▶ **RECORDS PROVIDED**
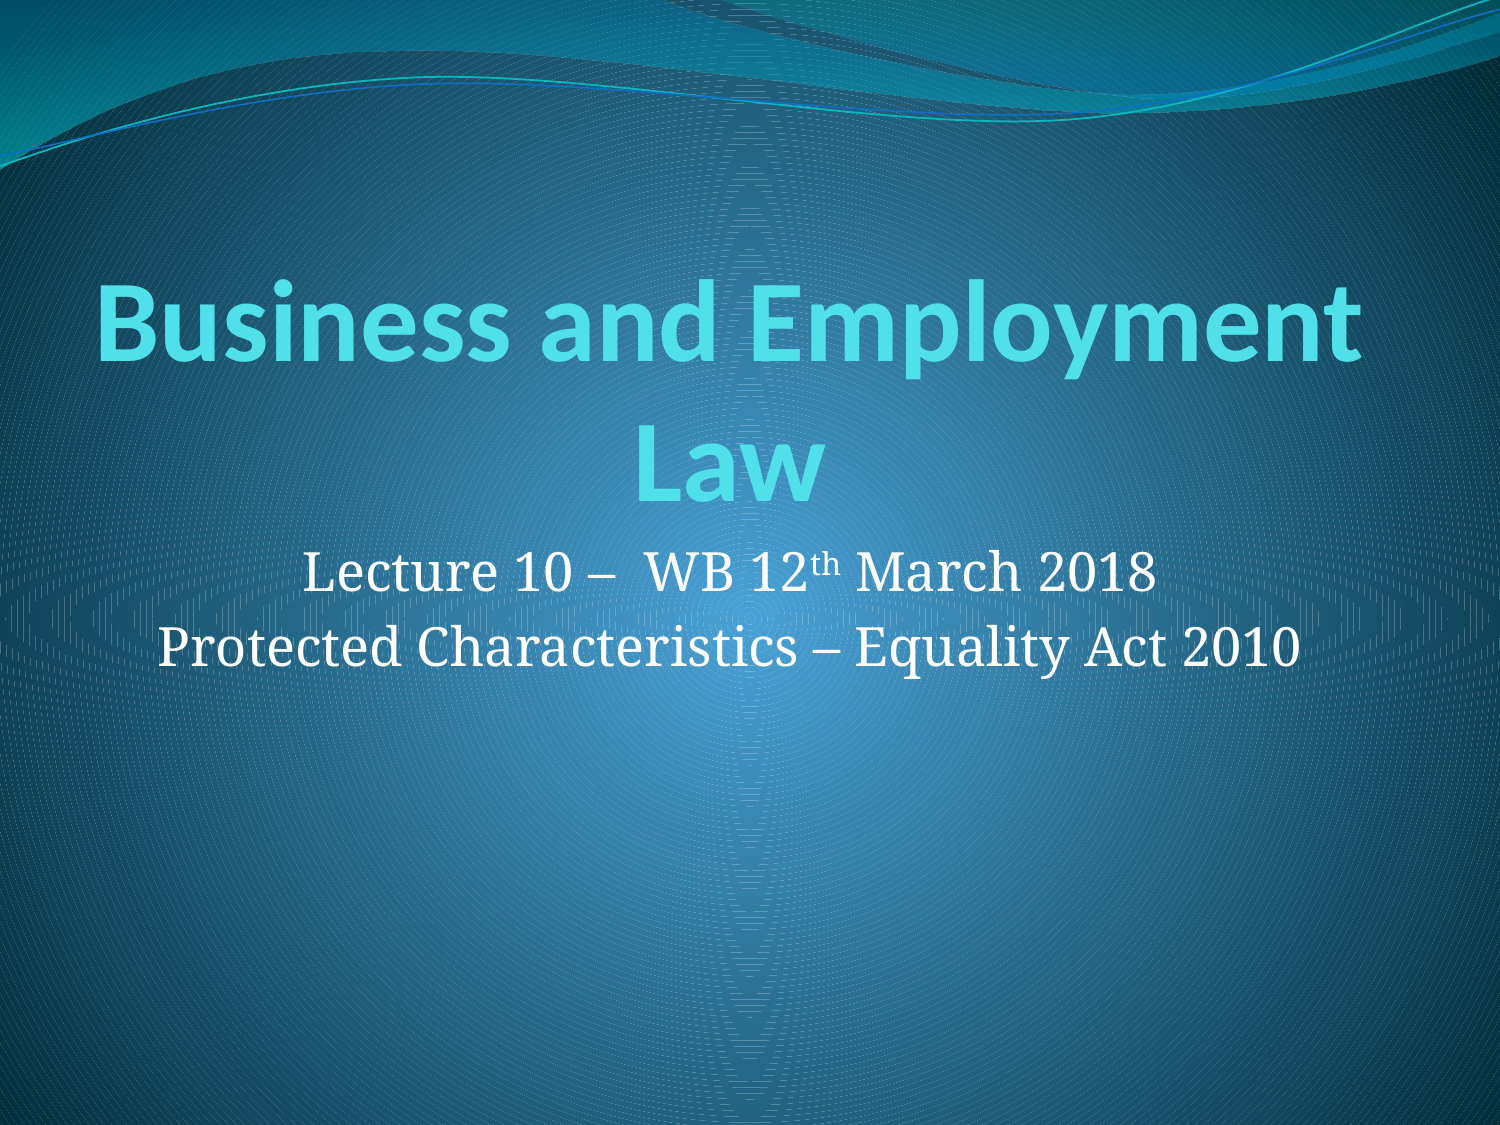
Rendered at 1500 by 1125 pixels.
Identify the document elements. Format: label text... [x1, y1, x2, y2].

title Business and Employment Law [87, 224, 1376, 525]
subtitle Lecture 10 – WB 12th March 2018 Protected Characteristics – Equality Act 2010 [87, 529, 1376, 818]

* * *

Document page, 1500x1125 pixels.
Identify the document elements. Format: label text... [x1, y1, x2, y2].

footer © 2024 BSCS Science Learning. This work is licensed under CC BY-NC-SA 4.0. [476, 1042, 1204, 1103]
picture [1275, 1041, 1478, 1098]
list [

---

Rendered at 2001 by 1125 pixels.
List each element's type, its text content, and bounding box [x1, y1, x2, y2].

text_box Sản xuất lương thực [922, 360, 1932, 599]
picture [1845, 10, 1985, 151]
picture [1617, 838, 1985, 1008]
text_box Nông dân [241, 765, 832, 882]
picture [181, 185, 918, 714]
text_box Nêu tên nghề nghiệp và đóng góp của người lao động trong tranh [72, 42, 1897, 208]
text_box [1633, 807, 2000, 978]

▶ **PROBLEM DETAILS**
Scan the data above; copy every line where "pixels" appears.

▶ **RESULT OF THE TASK**
Rendered at 1500 by 1125 pixels.
Document page, 1500x1125 pixels.
Rendered at 2001 by 1125 pixels.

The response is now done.